Test The Limits

The importance of real-world simulation

By Exa

May 19 2016

Tesla has stated that with the new Model 3 electric car, it wants to reduce the drag coefficient to an incredibly slippery 0.21 CD (210 counts), down from 0.24 on the Model S.


But the maker also wants to ensure that’s these figures are representative of the real-world, not just the wind tunnel, so that its customers can achieve the car’s stated range. If they can’t, it’s a black mark against the wider acceptance of electric cars in general.


There’s a great incentive for manufacturers of internal combustion engine cars to achieve good emissions results in the laboratory. Around the world, they and their customers are rewarded with tax advantages for focusing on cars with a low carbon dioxide emission rating.
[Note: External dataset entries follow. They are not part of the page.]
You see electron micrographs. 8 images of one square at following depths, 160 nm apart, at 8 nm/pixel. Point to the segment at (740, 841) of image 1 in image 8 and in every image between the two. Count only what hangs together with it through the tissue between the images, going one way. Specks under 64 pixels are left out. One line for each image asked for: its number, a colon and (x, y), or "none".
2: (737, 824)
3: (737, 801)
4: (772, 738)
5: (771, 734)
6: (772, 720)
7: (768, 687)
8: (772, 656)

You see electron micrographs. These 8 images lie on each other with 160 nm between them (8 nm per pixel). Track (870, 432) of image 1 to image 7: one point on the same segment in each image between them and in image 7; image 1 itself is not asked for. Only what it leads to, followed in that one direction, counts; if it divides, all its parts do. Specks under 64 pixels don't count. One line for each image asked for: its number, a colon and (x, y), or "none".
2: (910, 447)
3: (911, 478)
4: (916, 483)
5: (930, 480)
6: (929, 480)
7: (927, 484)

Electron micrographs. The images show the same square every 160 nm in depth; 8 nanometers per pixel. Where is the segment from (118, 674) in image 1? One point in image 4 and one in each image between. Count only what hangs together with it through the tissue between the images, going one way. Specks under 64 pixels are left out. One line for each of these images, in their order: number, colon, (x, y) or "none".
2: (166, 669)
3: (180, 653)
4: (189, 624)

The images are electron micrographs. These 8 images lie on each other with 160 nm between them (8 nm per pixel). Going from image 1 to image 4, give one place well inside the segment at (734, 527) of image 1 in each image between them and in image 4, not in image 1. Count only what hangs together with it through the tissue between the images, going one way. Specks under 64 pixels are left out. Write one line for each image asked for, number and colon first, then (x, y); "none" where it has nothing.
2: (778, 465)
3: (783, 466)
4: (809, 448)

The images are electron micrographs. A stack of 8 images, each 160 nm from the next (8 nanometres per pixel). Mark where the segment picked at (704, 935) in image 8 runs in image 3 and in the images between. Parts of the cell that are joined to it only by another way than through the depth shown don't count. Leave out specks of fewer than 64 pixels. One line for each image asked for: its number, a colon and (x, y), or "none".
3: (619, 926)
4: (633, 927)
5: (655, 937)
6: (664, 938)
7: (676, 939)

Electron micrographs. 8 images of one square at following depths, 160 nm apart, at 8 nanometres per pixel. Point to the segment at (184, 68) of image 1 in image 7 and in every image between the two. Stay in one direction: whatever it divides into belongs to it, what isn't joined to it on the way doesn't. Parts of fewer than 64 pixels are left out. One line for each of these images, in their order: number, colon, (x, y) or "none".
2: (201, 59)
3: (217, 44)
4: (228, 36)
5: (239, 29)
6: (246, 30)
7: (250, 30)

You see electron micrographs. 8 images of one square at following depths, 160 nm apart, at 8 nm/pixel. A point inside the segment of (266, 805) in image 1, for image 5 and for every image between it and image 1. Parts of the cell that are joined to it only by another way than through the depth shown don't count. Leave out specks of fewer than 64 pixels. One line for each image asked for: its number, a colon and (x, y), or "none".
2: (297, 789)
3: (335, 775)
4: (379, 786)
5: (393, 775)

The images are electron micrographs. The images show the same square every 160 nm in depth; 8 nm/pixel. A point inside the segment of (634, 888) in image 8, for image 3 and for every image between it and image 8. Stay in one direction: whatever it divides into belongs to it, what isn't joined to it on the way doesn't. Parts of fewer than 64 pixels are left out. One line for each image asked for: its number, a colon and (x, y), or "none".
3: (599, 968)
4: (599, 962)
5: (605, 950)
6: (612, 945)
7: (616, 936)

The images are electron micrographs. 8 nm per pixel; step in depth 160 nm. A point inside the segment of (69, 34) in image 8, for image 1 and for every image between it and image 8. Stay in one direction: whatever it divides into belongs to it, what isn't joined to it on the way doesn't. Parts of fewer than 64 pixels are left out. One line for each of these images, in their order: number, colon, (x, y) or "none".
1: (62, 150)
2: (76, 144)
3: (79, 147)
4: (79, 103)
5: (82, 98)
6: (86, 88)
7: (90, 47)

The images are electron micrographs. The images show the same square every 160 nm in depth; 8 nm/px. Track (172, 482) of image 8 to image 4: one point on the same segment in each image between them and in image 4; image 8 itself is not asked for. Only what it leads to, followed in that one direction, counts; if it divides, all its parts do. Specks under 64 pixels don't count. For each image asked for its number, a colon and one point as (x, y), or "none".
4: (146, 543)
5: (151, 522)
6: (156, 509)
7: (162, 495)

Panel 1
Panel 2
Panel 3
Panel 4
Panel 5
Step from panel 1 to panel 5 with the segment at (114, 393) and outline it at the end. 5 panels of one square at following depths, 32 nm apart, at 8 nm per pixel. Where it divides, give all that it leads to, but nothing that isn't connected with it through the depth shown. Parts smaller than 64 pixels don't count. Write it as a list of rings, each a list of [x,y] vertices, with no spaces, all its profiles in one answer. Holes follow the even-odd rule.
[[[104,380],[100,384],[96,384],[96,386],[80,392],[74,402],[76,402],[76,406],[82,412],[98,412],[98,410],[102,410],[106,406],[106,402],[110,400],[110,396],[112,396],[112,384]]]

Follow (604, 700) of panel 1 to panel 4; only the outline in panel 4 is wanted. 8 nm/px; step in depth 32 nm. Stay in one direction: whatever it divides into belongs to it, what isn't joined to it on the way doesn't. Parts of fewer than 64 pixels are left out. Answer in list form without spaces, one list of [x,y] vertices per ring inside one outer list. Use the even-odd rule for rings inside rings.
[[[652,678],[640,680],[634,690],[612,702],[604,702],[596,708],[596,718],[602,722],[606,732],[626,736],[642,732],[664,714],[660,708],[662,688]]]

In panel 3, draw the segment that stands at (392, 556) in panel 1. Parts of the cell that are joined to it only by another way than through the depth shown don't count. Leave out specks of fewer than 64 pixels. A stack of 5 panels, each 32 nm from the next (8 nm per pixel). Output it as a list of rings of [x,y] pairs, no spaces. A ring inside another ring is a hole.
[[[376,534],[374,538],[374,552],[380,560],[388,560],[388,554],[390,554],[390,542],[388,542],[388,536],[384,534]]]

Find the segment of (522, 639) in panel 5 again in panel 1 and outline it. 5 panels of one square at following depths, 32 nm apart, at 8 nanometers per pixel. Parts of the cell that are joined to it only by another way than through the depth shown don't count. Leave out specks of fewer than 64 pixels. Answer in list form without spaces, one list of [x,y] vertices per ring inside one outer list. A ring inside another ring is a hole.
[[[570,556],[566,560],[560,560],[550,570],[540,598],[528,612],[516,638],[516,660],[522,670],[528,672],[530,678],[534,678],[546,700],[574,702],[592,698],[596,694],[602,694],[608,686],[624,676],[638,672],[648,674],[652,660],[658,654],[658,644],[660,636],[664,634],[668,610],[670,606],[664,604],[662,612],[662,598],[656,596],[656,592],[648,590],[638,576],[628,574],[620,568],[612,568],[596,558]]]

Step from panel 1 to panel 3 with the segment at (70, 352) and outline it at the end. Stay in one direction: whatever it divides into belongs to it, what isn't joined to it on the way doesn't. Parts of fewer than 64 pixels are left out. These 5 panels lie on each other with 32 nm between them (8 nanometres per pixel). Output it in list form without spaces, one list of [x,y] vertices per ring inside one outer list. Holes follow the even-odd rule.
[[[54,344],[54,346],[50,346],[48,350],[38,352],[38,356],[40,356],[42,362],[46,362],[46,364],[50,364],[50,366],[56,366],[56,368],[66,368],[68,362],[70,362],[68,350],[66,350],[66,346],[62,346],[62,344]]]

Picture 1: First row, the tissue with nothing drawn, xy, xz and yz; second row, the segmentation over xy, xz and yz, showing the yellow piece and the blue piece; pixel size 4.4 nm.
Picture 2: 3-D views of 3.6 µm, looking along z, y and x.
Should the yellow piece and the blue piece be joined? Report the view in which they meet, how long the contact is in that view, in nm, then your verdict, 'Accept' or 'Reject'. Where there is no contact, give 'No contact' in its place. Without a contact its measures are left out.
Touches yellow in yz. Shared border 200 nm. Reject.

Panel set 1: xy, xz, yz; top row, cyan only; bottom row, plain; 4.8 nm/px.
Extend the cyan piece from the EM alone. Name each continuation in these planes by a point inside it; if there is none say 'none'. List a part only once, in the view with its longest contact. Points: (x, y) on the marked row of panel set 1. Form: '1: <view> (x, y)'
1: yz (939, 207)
The downside of designing cars purely to do well in these lab-based emissions tests is that customers find they aren’t achieving the stated fuel economy figures, as we all know too well.


This is contributing to the general dissatisfaction with traditional car makers. So much so that they’re now having to deflect this negative publicity. PSA Peugeot Citroen, for example, is publishing real-world fuel economy figures for its European cars showing a 30-40 percent penalty in everyday driving compared to lab data.


This might be tolerable for buyers of IC vehicles since filling up with gas is so easy, but EV buyers need a reliable indication of when they need to charge again. To achieve that, Tesla has worked with Exa to simulate real-world air behavior on digital prototype models, aiming to incorporate the effects of wind, traffic turbulence, and other effects out on the road.


These effects can seriously compromise an otherwise sound aero design. For example, Exa demonstrated, with a premium manufacturer, how the real-world effects on a front air dam, designed to deflect air around the front wheels, may impact a device’s performance differently that wind tunnel data. When the air was coming from straight ahead, it improved aerodynamic drag by 16 counts, approximately 5% of the total vehicle drag. With real-world conditions taken into account, the improvement dropped to just 8 counts.


These advanced aero simulator tools have proven most popular with manufacturers whose customers are the most demanding when it comes to achieving real-world economy or range figures. Trucking firms, for example, care far more about the bottom line than claimed figures.


EV makers are another. Tesla reckoned that moving from 0.30 CD to 0.24 for the Model S earned it another 50 miles per charge. Improving to 0.21 CD for the Model 3 could unlock another 10-20 miles.


Traditional car makers are facing the harsh glare of negative publicity over questionable lab figures. It would help their case enormously if legislators around the world changed the official fuel economy tests to encourage these companies to give buyers figures that are based in reality.